■ **Dataset records**:
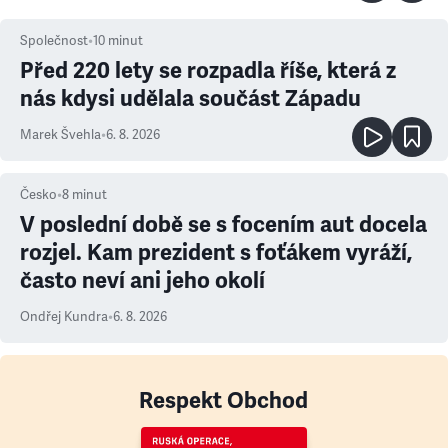
Společnost
•
10
minut
Před 220 lety se rozpadla říše, která z
nás kdysi udělala součást Západu
Marek Švehla
•
6. 8. 2026
Česko
•
8
minut
V poslední době se s focením aut docela
rozjel. Kam prezident s foťákem vyráží,
často neví ani jeho okolí
Ondřej Kundra
•
6. 8. 2026
Respekt Obchod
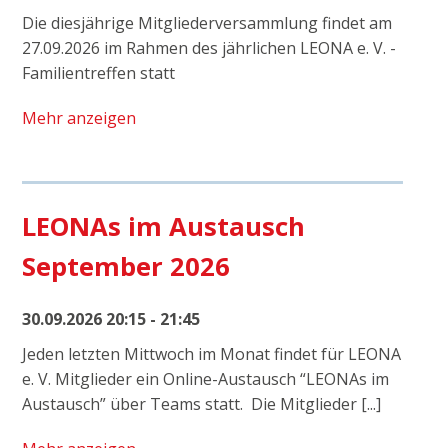
Die diesjährige Mitgliederversammlung findet am
27.09.2026 im Rahmen des jährlichen LEONA e. V. -
Familientreffen statt
Mehr anzeigen
LEONAs im Austausch
September 2026
30.09.2026 20:15 - 21:45
Jeden letzten Mittwoch im Monat findet für LEONA
e. V. Mitglieder ein Online-Austausch “LEONAs im
Austausch” über Teams statt. Die Mitglieder [...]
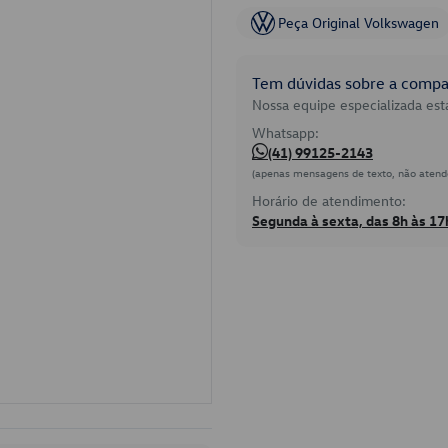
Peça Original Volkswagen
Tem dúvidas sobre a compat
Nossa equipe especializada está
Whatsapp:
(41) 99125-2143
(apenas mensagens de texto, não atend
Horário de atendimento:
Segunda à sexta, das 8h às 17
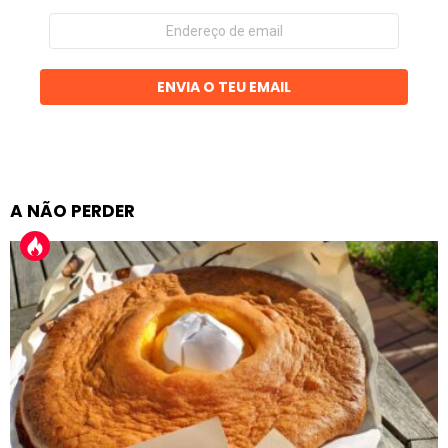
Endereço
de
email
ENVIA O TEU EMAIL
A NÃO PERDER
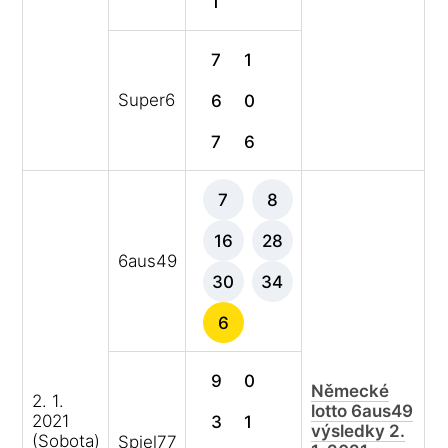
1
7
1
Super6
6
0
7
6
7
8
16
28
6aus49
30
34
6
9
0
Německé
2. 1.
lotto 6aus49
2021
3
1
výsledky 2.
(Sobota)
Spiel77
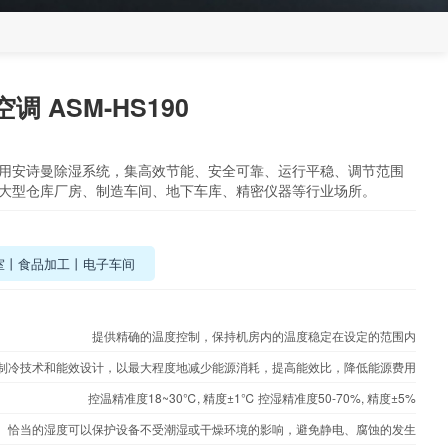
 ASM-HS190
用安诗曼除湿系统，集高效节能、安全可靠、运行平稳、调节范围
大型仓库厂房、制造车间、地下车库、精密仪器等行业场所。
室丨食品加工丨电子车间
提供精确的温度控制，保持机房内的温度稳定在设定的范围内
制冷技术和能效设计，以最大程度地减少能源消耗，提高能效比，降低能源费用
控温精准度18~30℃, 精度±1℃ 控湿精准度50-70%, 精度±5%
恰当的湿度可以保护设备不受潮湿或干燥环境的影响，避免静电、腐蚀的发生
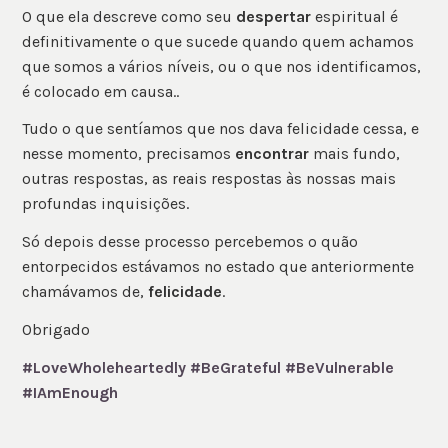
O que ela descreve como seu
despertar
espiritual é
definitivamente o que sucede quando quem achamos
que somos a vários níveis, ou o que nos identificamos,
é colocado em causa..
Tudo o que sentíamos que nos dava felicidade cessa, e
nesse momento, precisamos
encontrar
mais fundo,
outras respostas, as reais respostas às nossas mais
profundas inquisições.
Só depois desse processo percebemos o quão
entorpecidos estávamos no estado que anteriormente
chamávamos de,
felicidade
.
Obrigado
#LoveWholeheartedly
#BeGrateful
#BeVulnerable
#IAmEnough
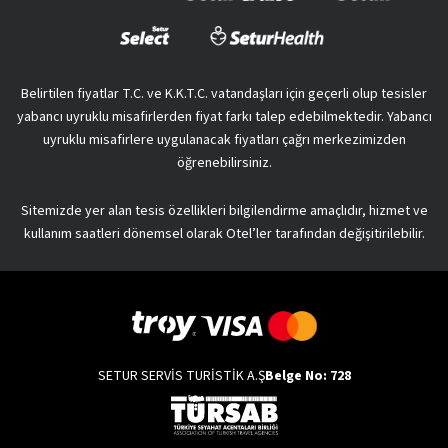
Belirtilen fiyatlar T.C. ve K.K.T.C. vatandaşları için geçerli olup tesisler
yabancı uyruklu misafirlerden fiyat farkı talep edebilmektedir. Yabancı
uyruklu misafirlere uygulanacak fiyatları çağrı merkezimizden
öğrenebilirsiniz.
Sitemizde yer alan tesis özellikleri bilgilendirme amaçlıdır, hizmet ve
kullanım saatleri dönemsel olarak Otel’ler tarafından değişitirilebilir.
SETUR SERVİS TURİSTİK A.Ş
Belge No: 728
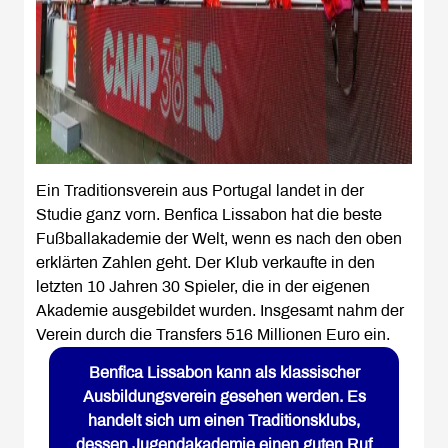
Ein Traditionsverein aus Portugal landet in der
Studie ganz vorn. Benfica Lissabon hat die beste
Fußballakademie der Welt, wenn es nach den oben
erklärten Zahlen geht. Der Klub verkaufte in den
letzten 10 Jahren 30 Spieler, die in der eigenen
Akademie ausgebildet wurden. Insgesamt nahm der
Verein durch die Transfers 516 Millionen Euro ein.
Benfica Lissabon kann als klassischer
Ausbildungsverein gesehen werden. Es
handelt sich um einen Traditionsklubs,
dessen Jugendakademie einen guten Ruf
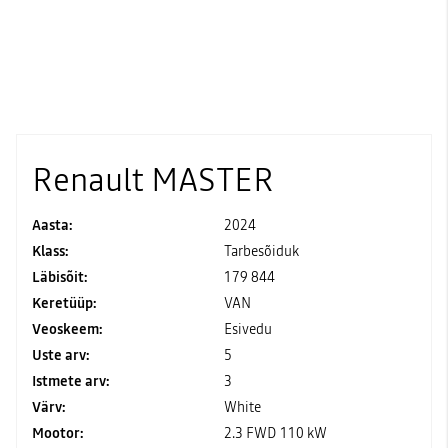
Renault MASTER
Aasta:
2024
Klass:
Tarbesõiduk
Läbisõit:
179 844
Keretüüp:
VAN
Veoskeem:
Esivedu
Uste arv:
5
Istmete arv:
3
Värv:
White
Mootor:
2.3 FWD 110 kW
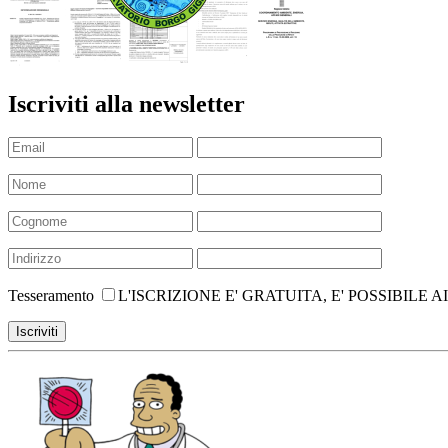
Iscriviti alla newsletter
Tesseramento
L'ISCRIZIONE E' GRATUITA, E' POSSIBIL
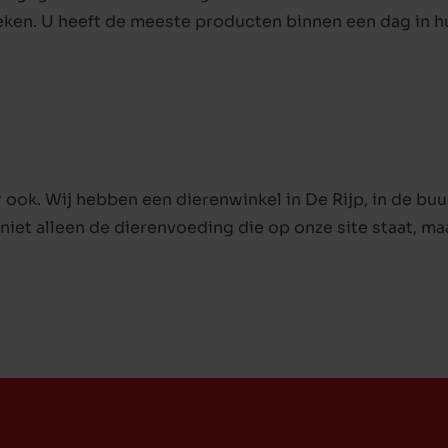
eken. U heeft de meeste producten binnen een dag in hu
 ook. Wij hebben een dierenwinkel in De Rijp, in de buu
niet alleen de dierenvoeding die op onze site staat, ma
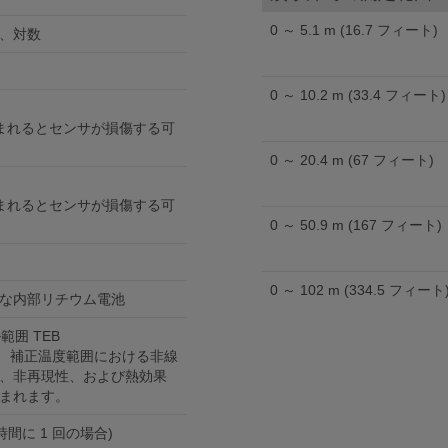
0 ～ 5.1 m (16.7 フィート)
、対数
0 ～ 10.2 m (33.4 フィート)
包まれるとセンサが損傷する可
0 ～ 20.4 m (67 フィート)
包まれるとセンサが損傷する可
0 ～ 50.9 m (167 フィート)
0 ～ 102 m (334.5 フィート
な内部リチウム電池
範囲 TEB
従って、補正温度範囲における非線
、非再現性、および熱効果
まれます。
 時間に 1 回の場合)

■ **About this exercise**:
Extract all of the lines above character for character, and leave the pictures out of your answer.

■ **Answer space**:
Společnost
•
10
minut
Před 220 lety se rozpadla říše, která z
nás kdysi udělala součást Západu
Marek Švehla
•
6. 8. 2026
Česko
•
8
minut
V poslední době se s focením aut docela
rozjel. Kam prezident s foťákem vyráží,
často neví ani jeho okolí
Ondřej Kundra
•
6. 8. 2026
Respekt Obchod
Die diesjährige Mitgliederversammlung findet am
27.09.2026 im Rahmen des jährlichen LEONA e. V. -
Familientreffen statt
Mehr anzeigen
LEONAs im Austausch
September 2026
30.09.2026 20:15 - 21:45
Jeden letzten Mittwoch im Monat findet für LEONA
e. V. Mitglieder ein Online-Austausch “LEONAs im
Austausch” über Teams statt. Die Mitglieder [...]
Peça Original Volkswagen
Tem dúvidas sobre a compat
Nossa equipe especializada está
Whatsapp:
(41) 99125-2143
(apenas mensagens de texto, não atend
Horário de atendimento:
Segunda à sexta, das 8h às 17
Endereço
de
email
ENVIA O TEU EMAIL
A NÃO PERDER
1
7
1
Super6
6
0
7
6
7
8
16
28
6aus49
30
34
6
9
0
Německé
2. 1.
lotto 6aus49
2021
3
1
výsledky 2.
(Sobota)
Spiel77
 ASM-HS190
用安诗曼除湿系统，集高效节能、安全可靠、运行平稳、调节范围
大型仓库厂房、制造车间、地下车库、精密仪器等行业场所。
室丨食品加工丨电子车间
提供精确的温度控制，保持机房内的温度稳定在设定的范围内
制冷技术和能效设计，以最大程度地减少能源消耗，提高能效比，降低能源费用
控温精准度18~30℃, 精度±1℃ 控湿精准度50-70%, 精度±5%
恰当的湿度可以保护设备不受潮湿或干燥环境的影响，避免静电、腐蚀的发生
O que ela descreve como seu
despertar
espiritual é
definitivamente o que sucede quando quem achamos
que somos a vários níveis, ou o que nos identificamos,
é colocado em causa..
Tudo o que sentíamos que nos dava felicidade cessa, e
nesse momento, precisamos
encontrar
mais fundo,
outras respostas, as reais respostas às nossas mais
profundas inquisições.
Só depois desse processo percebemos o quão
entorpecidos estávamos no estado que anteriormente
chamávamos de,
felicidade
.
Obrigado
#LoveWholeheartedly
#BeGrateful
#BeVulnerable
#IAmEnough
Belirtilen fiyatlar T.C. ve K.K.T.C. vatandaşları için geçerli olup tesisler
yabancı uyruklu misafirlerden fiyat farkı talep edebilmektedir. Yabancı
uyruklu misafirlere uygulanacak fiyatları çağrı merkezimizden
öğrenebilirsiniz.
Sitemizde yer alan tesis özellikleri bilgilendirme amaçlıdır, hizmet ve
kullanım saatleri dönemsel olarak Otel’ler tarafından değişitirilebilir.
SETUR SERVİS TURİSTİK A.Ş
Belge No: 728
Ein Traditionsverein aus Portugal landet in der
Studie ganz vorn. Benfica Lissabon hat die beste
Fußballakademie der Welt, wenn es nach den oben
erklärten Zahlen geht. Der Klub verkaufte in den
letzten 10 Jahren 30 Spieler, die in der eigenen
Akademie ausgebildet wurden. Insgesamt nahm der
Verein durch die Transfers 516 Millionen Euro ein.
Benfica Lissabon kann als klassischer
Ausbildungsverein gesehen werden. Es
handelt sich um einen Traditionsklubs,
dessen Jugendakademie einen guten Ruf
Renault MASTER
Aasta:
2024
Klass:
Tarbesõiduk
Läbisõit:
179 844
Keretüüp:
VAN
Veoskeem:
Esivedu
Uste arv:
5
Istmete arv:
3
Värv:
White
Mootor:
2.3 FWD 110 kW
Iscriviti alla newsletter
Tesseramento
L'ISCRIZIONE E' GRATUITA, E' POSSIBIL
eken. U heeft de meeste producten binnen een dag in hu
 ook. Wij hebben een dierenwinkel in De Rijp, in de buu
niet alleen de dierenvoeding die op onze site staat, ma
0 ～ 5.1 m (16.7 フィート)
、対数
0 ～ 10.2 m (33.4 フィート)
包まれるとセンサが損傷する可
0 ～ 20.4 m (67 フィート)
包まれるとセンサが損傷する可
0 ～ 50.9 m (167 フィート)
0 ～ 102 m (334.5 フィート
な内部リチウム電池
範囲 TEB
従って、補正温度範囲における非線
、非再現性、および熱効果
まれます。
 時間に 1 回の場合)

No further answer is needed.